20 years ago, Brain-Computer Interfaces could only move computer cursors. Today, machine learning is one component of BCI’s that will be used in many different fields of neuroscience, such as motor rehabilitation of stroke patients, assessment and communication of coma patients, control of devices for disabled people, cognitive training or neuromarketing.
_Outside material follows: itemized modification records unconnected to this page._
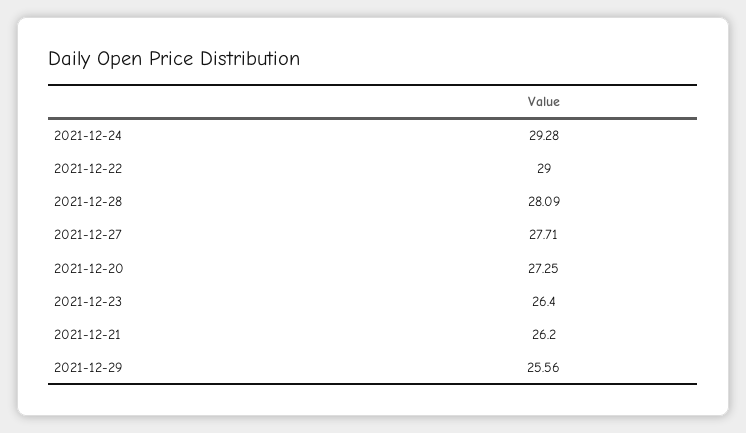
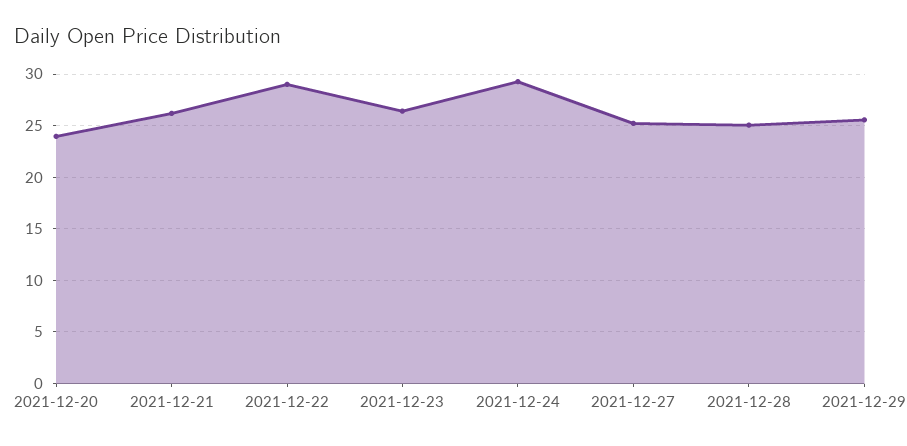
2021-12-28: 28.09 -> 25
2021-12-27: 27.71 -> 25
2021-12-20: 27.25 -> 24

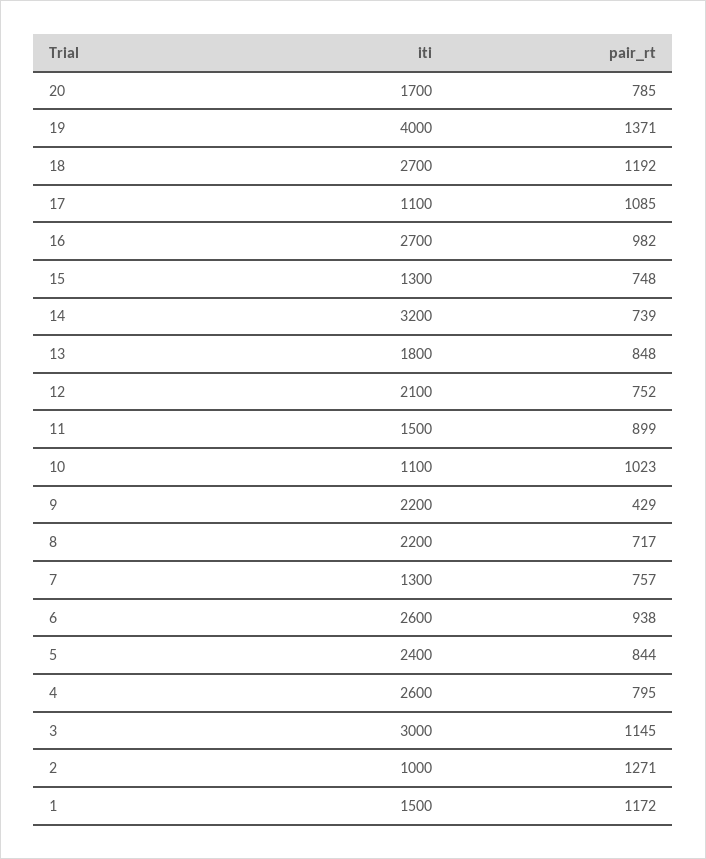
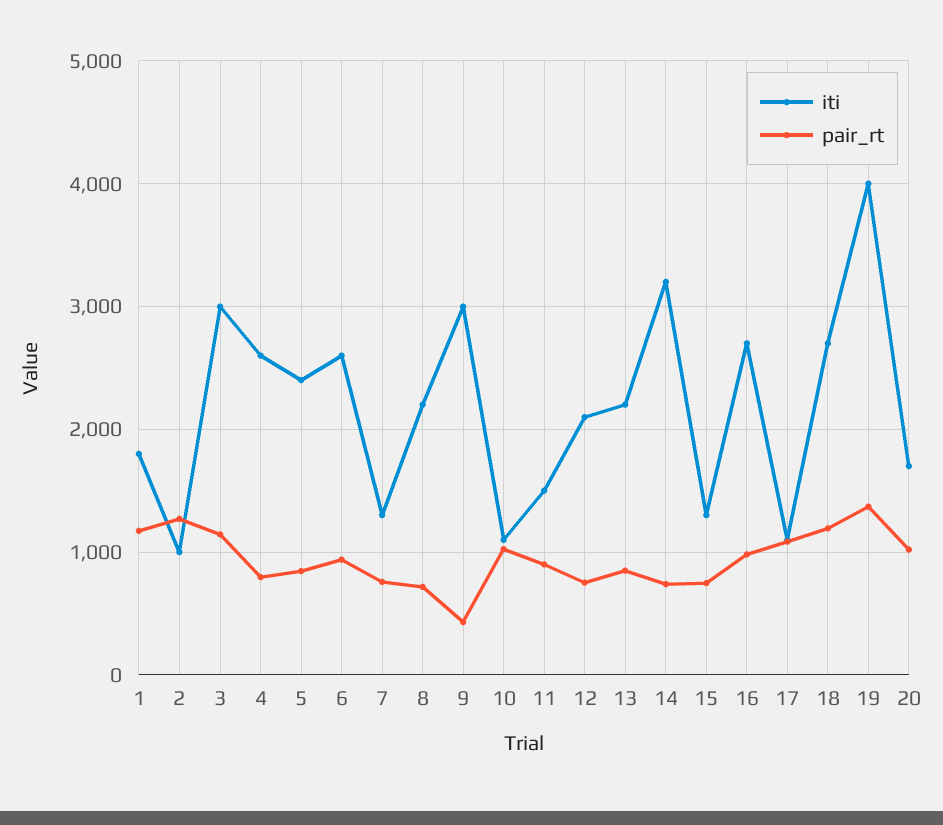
pair_rt, 20: 785 -> 1000
iti, 13: 1800 -> 2200
iti, 9: 2200 -> 3000
iti, 1: 1500 -> 1800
The BR41N.IO Brain-Computer Interface Designers Hackathon has been created as an education opportunity to study current and future developments and unlimited possibilities of brain-computer interfaces and neurotechnologies in creative, scientific and clinical fields. BR41N.IO helps students and professionals to understand artificial intelligence, life science, art and technology, and how they become a unity to evolve innovative and exceptional BCI headpieces.

The BR41N.IO hackathon series brings together engineers, programmers, designers, artists or enthusiasts, to collaborate intensively as an interdisciplinary team. They program or build their own fully functional EEG-based Brain-Computer Interface (BCI) to control a drone, a Sphero or e-puck robot or an orthosis. The participation only requires basic knowledge in Brain-Computer Interfaces, machine learning, programming or designing. 

SINCE 2017

2017 was the initial year where BR41N.IO took place in Dublin (Ireland), Linz and Graz (Austria), Valencia (Spain) and Banff (Canada) for the first time. Participants from all over the world have been working together and achieved innovative and playful BCI headsets and applications within 24 hours. Since 2017, BR41N.IO Hackathons have been enrolled all around the world. 


BR41N.IO is inspired by the unique “Agent Unicorn” headpiece from Fashion-Technology-Artist Anouk Wipprecht, an accessory shaped like a horn on a unicorn, for children who suffer from ADHD or autism. Agent Unicorn is a Brain-Computer Interface (BCI) headpiece that measures brain activity to find out what might trigger these children and give a better understanding of their individual distractions.